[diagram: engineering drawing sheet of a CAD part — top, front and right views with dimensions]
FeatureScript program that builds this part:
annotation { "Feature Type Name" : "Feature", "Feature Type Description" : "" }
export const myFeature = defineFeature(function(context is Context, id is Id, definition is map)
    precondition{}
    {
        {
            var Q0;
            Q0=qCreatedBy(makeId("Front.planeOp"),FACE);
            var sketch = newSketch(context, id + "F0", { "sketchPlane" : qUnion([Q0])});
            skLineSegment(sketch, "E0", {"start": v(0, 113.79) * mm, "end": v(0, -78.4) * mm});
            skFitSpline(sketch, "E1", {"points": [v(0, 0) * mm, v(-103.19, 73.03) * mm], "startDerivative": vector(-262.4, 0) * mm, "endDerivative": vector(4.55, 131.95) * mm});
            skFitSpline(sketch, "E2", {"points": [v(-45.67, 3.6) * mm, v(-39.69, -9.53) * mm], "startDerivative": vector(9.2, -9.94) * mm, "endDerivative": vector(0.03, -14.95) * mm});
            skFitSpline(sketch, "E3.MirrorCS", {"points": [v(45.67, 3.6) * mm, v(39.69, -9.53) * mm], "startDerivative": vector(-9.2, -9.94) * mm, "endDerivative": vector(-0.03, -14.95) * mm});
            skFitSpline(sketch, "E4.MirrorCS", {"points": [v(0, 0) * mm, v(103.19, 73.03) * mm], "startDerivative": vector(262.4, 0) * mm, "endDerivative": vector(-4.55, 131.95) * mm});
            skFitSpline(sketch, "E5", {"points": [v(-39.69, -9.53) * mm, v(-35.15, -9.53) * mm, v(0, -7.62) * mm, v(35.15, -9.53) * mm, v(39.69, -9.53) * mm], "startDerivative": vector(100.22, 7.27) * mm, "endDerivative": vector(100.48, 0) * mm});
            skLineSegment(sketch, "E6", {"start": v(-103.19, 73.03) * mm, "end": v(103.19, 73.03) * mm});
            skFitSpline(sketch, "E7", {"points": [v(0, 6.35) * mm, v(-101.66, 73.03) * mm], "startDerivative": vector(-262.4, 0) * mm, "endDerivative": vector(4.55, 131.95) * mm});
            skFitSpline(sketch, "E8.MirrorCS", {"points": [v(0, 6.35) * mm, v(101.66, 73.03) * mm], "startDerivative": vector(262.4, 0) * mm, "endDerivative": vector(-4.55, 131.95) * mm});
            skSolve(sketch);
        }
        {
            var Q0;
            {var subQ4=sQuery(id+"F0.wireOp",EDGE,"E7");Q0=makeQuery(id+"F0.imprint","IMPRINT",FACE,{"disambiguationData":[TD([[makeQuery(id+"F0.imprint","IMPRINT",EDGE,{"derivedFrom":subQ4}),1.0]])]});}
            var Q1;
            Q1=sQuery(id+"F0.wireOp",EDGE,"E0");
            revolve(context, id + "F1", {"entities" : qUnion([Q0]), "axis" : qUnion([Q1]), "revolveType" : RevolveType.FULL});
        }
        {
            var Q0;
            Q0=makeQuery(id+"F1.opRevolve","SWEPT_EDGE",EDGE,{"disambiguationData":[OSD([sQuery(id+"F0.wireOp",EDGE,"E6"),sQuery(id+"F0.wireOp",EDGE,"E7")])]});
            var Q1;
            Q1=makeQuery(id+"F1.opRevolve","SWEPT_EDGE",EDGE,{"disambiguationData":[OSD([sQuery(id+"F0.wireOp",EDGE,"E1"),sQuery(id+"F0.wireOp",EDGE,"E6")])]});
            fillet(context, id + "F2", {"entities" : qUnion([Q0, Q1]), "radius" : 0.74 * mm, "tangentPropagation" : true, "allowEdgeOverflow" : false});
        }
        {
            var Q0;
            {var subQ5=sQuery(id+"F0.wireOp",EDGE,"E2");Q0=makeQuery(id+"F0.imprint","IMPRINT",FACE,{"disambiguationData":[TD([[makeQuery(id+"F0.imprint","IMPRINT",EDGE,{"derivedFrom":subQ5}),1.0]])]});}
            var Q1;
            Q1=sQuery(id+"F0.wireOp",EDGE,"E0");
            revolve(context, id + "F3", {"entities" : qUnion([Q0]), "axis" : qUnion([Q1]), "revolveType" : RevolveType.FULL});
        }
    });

_____

▶ Brief
Rewrite all of the material with every "Q0" renamed to "primaryQuery", leaving everything else unchanged.

▶ Written solution
[diagram: engineering drawing sheet of a CAD part — top, front and right views with dimensions]
FeatureScript program that builds this part:
annotation { "Feature Type Name" : "Feature", "Feature Type Description" : "" }
export const myFeature = defineFeature(function(context is Context, id is Id, definition is map)
    precondition{}
    {
        {
            var primaryQuery;
            primaryQuery=qCreatedBy(makeId("Front.planeOp"),FACE);
            var sketch = newSketch(context, id + "F0", { "sketchPlane" : qUnion([primaryQuery])});
            skLineSegment(sketch, "E0", {"start": v(0, 113.79) * mm, "end": v(0, -78.4) * mm});
            skFitSpline(sketch, "E1", {"points": [v(0, 0) * mm, v(-103.19, 73.03) * mm], "startDerivative": vector(-262.4, 0) * mm, "endDerivative": vector(4.55, 131.95) * mm});
            skFitSpline(sketch, "E2", {"points": [v(-45.67, 3.6) * mm, v(-39.69, -9.53) * mm], "startDerivative": vector(9.2, -9.94) * mm, "endDerivative": vector(0.03, -14.95) * mm});
            skFitSpline(sketch, "E3.MirrorCS", {"points": [v(45.67, 3.6) * mm, v(39.69, -9.53) * mm], "startDerivative": vector(-9.2, -9.94) * mm, "endDerivative": vector(-0.03, -14.95) * mm});
            skFitSpline(sketch, "E4.MirrorCS", {"points": [v(0, 0) * mm, v(103.19, 73.03) * mm], "startDerivative": vector(262.4, 0) * mm, "endDerivative": vector(-4.55, 131.95) * mm});
            skFitSpline(sketch, "E5", {"points": [v(-39.69, -9.53) * mm, v(-35.15, -9.53) * mm, v(0, -7.62) * mm, v(35.15, -9.53) * mm, v(39.69, -9.53) * mm], "startDerivative": vector(100.22, 7.27) * mm, "endDerivative": vector(100.48, 0) * mm});
            skLineSegment(sketch, "E6", {"start": v(-103.19, 73.03) * mm, "end": v(103.19, 73.03) * mm});
            skFitSpline(sketch, "E7", {"points": [v(0, 6.35) * mm, v(-101.66, 73.03) * mm], "startDerivative": vector(-262.4, 0) * mm, "endDerivative": vector(4.55, 131.95) * mm});
            skFitSpline(sketch, "E8.MirrorCS", {"points": [v(0, 6.35) * mm, v(101.66, 73.03) * mm], "startDerivative": vector(262.4, 0) * mm, "endDerivative": vector(-4.55, 131.95) * mm});
            skSolve(sketch);
        }
        {
            var primaryQuery;
            {var subQ4=sQuery(id+"F0.wireOp",EDGE,"E7");primaryQuery=makeQuery(id+"F0.imprint","IMPRINT",FACE,{"disambiguationData":[TD([[makeQuery(id+"F0.imprint","IMPRINT",EDGE,{"derivedFrom":subQ4}),1.0]])]});}
            var Q1;
            Q1=sQuery(id+"F0.wireOp",EDGE,"E0");
            revolve(context, id + "F1", {"entities" : qUnion([primaryQuery]), "axis" : qUnion([Q1]), "revolveType" : RevolveType.FULL});
        }
        {
            var primaryQuery;
            primaryQuery=makeQuery(id+"F1.opRevolve","SWEPT_EDGE",EDGE,{"disambiguationData":[OSD([sQuery(id+"F0.wireOp",EDGE,"E6"),sQuery(id+"F0.wireOp",EDGE,"E7")])]});
            var Q1;
            Q1=makeQuery(id+"F1.opRevolve","SWEPT_EDGE",EDGE,{"disambiguationData":[OSD([sQuery(id+"F0.wireOp",EDGE,"E1"),sQuery(id+"F0.wireOp",EDGE,"E6")])]});
            fillet(context, id + "F2", {"entities" : qUnion([primaryQuery, Q1]), "radius" : 0.74 * mm, "tangentPropagation" : true, "allowEdgeOverflow" : false});
        }
        {
            var primaryQuery;
            {var subQ5=sQuery(id+"F0.wireOp",EDGE,"E2");primaryQuery=makeQuery(id+"F0.imprint","IMPRINT",FACE,{"disambiguationData":[TD([[makeQuery(id+"F0.imprint","IMPRINT",EDGE,{"derivedFrom":subQ5}),1.0]])]});}
            var Q1;
            Q1=sQuery(id+"F0.wireOp",EDGE,"E0");
            revolve(context, id + "F3", {"entities" : qUnion([primaryQuery]), "axis" : qUnion([Q1]), "revolveType" : RevolveType.FULL});
        }
    });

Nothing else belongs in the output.